I have a ~4gb fasta produced by a company who carried out 16s sequencing for us - from what I can tell this has already been through a number of pre-processing steps - barcodes have been trimmed, I presume some quality filtering has been carried out and reads have been assigned sample IDs, the header looks like this:

>100_3
TGGGGAATATTGCACAATGGGGGAAACCCTGATGCAGCGACGCCGCGTGAAGGAAGAAGTATCTCGGTATGTAAACTTCT
ATCAGCAGGGAAGATAATGACGGTACCTGACTAAGAAGCCCCGGCTAACTACGTGCCAGCAGCCGCGGTAATACGTAGGG
GGCAAGCGTTATCCGGATTTACTGGGTGTAAAGGGAGCGTAGGCGGCGGAGCAAGTCAGAAGTGAAAGCCCGGGGCTCAA
CCCCGGGACGGCTTTTGAAACTGCCCTGCTTGATTTCAGGAGAGGTAAGCGGAATTCCTAGTGTAGCGGTGAAATGCGTA
GATATTAGGAGGAACACCAGTGGCGAAGGCGGCTTACTGGACTGACAATGACGCTGAGGCTCGAAAGCGTGGGGAGCAAA
CAGG
>100_2
TGGGGAATTTTGCGCAATGGGGGAAACCCTGACGCAGCAACGCCGCGTGCGGGACGAAGGCCTTCGGGTTGTAAACCGCT
TTCAGCAGGGAAGAACCGAGACGGTACCTGCAGAAGAAGCCCCGGCTAACTACGTGCCAGCAGCCGCGGTAATACGTAGG

This makes sense, “100” is one of our sample IDs and I presume the other numbers are read numbers. However when I try to import this file into QIIME2 as a SampleData[Sequence] artefact I get an error about the data not being a valid qiime1 demux format. Looking at the specs for that format, I can see why - my question is: is there a way to modify this fasta so it is suitable for QIIME2 or do I need to go back to the raw data (which may or may not be possible!)? My plan was to import this into QIIME2, dereplicate with vsearch and then carry on with the standard workflow. QIIME2 will take this file as FeatureData[Sequence] but I think that’s incorrect as this is not representative data but essentially “raw”.

Thanks for your help!

1 Like

Hey @stuartastbury,

Actually your posted snippet looks like it should work for the QIIME1DemuxFormat, it’s kind of strange that it’s not working. The rules for the format are here.

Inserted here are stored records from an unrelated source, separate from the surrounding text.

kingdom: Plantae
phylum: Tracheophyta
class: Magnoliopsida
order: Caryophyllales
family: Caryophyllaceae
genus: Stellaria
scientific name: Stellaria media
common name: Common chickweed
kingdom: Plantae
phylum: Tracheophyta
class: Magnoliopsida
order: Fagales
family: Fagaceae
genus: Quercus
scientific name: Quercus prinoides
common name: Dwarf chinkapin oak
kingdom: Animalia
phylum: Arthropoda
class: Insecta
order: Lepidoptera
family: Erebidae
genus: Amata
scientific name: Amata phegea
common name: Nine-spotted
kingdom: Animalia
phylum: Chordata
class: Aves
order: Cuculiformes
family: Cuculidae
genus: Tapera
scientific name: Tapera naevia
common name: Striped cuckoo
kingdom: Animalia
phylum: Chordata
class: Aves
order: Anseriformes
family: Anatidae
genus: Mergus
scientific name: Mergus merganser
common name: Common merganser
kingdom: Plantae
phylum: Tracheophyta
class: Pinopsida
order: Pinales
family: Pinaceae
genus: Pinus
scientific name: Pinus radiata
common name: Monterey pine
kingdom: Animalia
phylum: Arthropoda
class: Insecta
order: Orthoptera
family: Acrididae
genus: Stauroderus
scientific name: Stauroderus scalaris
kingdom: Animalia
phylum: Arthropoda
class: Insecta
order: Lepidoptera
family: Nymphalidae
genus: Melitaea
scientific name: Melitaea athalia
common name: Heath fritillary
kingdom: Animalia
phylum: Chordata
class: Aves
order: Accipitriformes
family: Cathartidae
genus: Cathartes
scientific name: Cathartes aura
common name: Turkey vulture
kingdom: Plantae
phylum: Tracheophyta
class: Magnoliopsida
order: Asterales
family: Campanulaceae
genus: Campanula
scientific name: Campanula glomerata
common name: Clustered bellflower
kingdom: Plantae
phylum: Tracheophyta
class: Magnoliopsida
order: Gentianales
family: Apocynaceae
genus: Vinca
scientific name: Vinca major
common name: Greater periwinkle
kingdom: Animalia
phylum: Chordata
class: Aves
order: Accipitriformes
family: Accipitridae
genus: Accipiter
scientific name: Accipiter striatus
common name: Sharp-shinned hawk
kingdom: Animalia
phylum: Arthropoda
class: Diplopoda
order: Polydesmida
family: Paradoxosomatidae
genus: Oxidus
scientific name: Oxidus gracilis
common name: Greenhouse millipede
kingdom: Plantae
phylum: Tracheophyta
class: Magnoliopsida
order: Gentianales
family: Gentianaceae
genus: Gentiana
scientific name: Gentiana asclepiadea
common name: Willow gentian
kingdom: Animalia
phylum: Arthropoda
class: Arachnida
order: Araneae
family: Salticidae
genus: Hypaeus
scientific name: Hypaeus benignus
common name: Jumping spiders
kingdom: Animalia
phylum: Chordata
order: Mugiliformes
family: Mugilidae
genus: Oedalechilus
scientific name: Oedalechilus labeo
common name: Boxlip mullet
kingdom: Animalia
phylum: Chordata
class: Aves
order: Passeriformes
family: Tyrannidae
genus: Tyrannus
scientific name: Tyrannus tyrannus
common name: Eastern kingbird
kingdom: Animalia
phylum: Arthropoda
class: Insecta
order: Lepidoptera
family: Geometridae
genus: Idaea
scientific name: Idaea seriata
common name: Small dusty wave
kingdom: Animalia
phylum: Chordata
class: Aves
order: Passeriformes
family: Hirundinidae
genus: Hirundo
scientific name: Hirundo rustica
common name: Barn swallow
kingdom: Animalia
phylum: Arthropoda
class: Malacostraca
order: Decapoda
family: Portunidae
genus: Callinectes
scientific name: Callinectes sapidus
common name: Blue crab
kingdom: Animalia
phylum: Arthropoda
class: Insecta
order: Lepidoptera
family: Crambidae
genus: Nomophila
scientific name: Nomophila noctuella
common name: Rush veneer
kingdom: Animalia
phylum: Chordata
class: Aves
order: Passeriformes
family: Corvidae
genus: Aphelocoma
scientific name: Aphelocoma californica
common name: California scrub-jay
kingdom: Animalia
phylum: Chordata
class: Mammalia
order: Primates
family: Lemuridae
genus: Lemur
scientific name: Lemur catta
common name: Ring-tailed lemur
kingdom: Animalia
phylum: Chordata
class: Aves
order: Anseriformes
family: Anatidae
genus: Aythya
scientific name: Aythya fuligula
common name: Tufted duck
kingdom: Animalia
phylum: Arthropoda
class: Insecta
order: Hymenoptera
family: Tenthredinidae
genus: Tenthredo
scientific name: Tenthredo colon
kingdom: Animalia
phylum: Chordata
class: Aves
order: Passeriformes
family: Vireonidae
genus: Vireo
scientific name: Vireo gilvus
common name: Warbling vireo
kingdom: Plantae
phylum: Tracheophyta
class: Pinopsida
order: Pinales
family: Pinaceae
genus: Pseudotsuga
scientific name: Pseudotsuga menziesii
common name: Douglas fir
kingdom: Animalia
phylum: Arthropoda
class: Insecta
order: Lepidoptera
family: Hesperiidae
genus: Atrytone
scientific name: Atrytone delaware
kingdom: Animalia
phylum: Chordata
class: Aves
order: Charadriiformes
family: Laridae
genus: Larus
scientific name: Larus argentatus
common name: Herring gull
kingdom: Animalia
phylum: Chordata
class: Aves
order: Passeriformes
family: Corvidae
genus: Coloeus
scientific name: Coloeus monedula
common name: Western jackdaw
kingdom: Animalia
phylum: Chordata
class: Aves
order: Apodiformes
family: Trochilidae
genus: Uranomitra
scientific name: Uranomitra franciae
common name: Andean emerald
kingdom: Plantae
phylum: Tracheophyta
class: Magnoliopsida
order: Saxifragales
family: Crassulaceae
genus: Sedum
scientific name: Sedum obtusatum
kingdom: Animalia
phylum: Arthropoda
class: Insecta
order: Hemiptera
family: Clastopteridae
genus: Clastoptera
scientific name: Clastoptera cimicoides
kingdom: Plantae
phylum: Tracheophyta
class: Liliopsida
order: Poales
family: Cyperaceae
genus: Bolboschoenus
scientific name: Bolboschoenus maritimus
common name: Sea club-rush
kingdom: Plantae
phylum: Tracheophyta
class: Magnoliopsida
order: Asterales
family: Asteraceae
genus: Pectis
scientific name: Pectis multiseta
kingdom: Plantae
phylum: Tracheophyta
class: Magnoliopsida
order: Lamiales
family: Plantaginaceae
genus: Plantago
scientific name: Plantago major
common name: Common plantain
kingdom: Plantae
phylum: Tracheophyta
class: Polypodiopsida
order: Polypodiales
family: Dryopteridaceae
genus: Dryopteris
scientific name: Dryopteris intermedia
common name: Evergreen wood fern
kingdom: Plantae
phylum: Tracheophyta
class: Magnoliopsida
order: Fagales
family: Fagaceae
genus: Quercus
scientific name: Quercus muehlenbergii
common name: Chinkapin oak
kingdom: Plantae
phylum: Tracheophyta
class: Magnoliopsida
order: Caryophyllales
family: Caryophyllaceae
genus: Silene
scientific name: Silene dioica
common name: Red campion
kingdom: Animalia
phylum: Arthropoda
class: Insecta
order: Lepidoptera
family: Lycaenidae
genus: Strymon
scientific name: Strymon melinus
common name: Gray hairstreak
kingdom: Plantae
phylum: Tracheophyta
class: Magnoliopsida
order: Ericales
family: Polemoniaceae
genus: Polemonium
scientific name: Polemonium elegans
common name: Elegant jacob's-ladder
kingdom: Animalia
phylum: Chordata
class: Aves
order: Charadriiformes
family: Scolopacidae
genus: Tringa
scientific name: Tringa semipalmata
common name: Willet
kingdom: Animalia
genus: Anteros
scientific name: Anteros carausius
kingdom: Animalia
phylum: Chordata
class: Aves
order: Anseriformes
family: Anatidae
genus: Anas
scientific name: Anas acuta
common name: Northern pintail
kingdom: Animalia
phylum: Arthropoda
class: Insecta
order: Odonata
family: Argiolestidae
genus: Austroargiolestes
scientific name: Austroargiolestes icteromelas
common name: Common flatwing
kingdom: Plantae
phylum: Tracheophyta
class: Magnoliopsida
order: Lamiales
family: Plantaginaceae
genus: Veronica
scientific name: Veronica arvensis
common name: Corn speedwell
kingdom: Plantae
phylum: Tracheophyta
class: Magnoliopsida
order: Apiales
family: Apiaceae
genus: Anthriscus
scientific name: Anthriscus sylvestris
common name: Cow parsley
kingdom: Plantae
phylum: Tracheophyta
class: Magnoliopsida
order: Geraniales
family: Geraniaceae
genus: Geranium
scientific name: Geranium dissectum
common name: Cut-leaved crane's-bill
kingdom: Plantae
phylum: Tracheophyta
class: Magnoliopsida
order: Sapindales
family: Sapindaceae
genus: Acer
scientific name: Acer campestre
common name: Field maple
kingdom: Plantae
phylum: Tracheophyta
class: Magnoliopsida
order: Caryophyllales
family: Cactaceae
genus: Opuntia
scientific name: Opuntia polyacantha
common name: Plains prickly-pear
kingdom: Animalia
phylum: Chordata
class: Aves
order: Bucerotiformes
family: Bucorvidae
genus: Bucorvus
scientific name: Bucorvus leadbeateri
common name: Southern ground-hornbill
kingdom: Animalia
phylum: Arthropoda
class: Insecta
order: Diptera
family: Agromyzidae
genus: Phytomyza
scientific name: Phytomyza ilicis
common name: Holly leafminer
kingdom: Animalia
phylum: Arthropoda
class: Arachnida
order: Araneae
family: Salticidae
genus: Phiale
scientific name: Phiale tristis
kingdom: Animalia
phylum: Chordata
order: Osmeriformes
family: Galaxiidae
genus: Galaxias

Since this format isn’t using our newer validate API, there’s not a lot QIIME 2 can do to explain why its not working, but I could try testing it out with a subset of the data if you were able to provide that (via DM is fine).

That is correct.


Of course, if you are able to track down the raw data, that would be quite a bit better as you could use a denoiser like DADA2.

Thanks for the help @ebolyen!

I’ve done a bit more digging and checked for duplicate sequence IDs, headers with no sequence data, even lowercase acgt and none of these turned up anything! Happy to DM a subset of reads - let me know how many and I can send a link. Presuming a random sample is the best way?

Hey there @stuartastbury!

I don't know if that is necessary - it looks like the following format rule is being broken here:

The examples you provided above appear to split the sequence over multiple lines (at least as formatted here on the forum). If that is the case in the source file too, then that is likely what is going wrong here. If you concatenate those lines so that the sequence is only spanning one line you should be good to go. Keep us posted! :qiime2: :t_rex:

Hi @thermokarst!

Should have listed that above - I did think that might be the issue but I’ve tried an awk one-liner to hopefully remove line breaks (https://www.biostars.org/p/9262/) and that doesn’t seem to do the trick, (but there may be better ways of achieving this?!). Hopefully not sounding too dim here but how can I tell e.g in the Terminal if my sequence is “really” split over multiple lines or if it is just being displayed that way?

cat -e path/to/seqs.fasta

This will show all non-printing whitespace, as well as a $ at the end of each line.

1 Like

Knew it had to be something simple, looks like my messing around with awk was not doing the trick, seqtk fixed the line breaks, so now I’m rolling! Thanks a lot!

2 Likes

This topic was automatically closed 31 days after the last reply. New replies are no longer allowed.